REQUIRED WORK -
Report how many lines of the material contain the string "left". Add nothing beyond the number.

EXTRACTED INFORMATION -

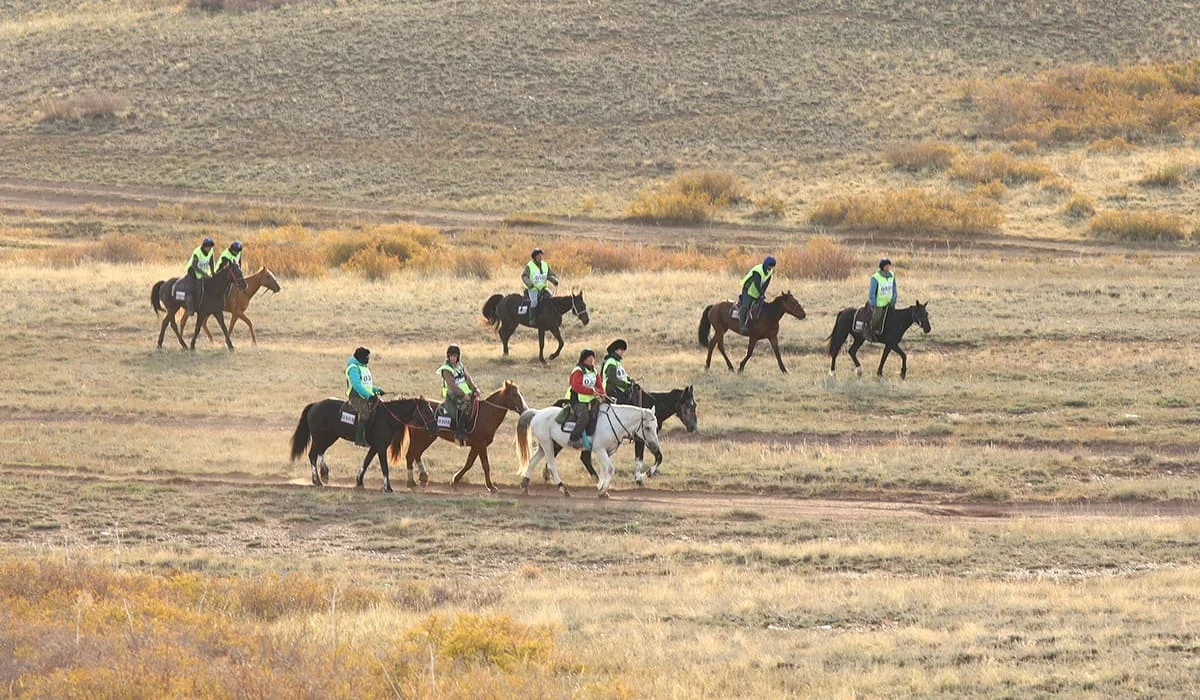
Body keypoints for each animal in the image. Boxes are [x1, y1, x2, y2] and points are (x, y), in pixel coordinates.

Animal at [291, 396, 432, 494]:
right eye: (426, 411)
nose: (434, 427)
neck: (387, 418)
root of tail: (315, 404)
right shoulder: (381, 447)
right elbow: (384, 467)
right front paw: (388, 488)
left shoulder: (375, 447)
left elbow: (366, 462)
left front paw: (359, 481)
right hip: (319, 438)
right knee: (313, 454)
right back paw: (318, 480)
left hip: (330, 437)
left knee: (320, 452)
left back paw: (323, 474)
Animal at [388, 384, 530, 492]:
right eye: (514, 395)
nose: (525, 409)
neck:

YOUR SOLUTION -
6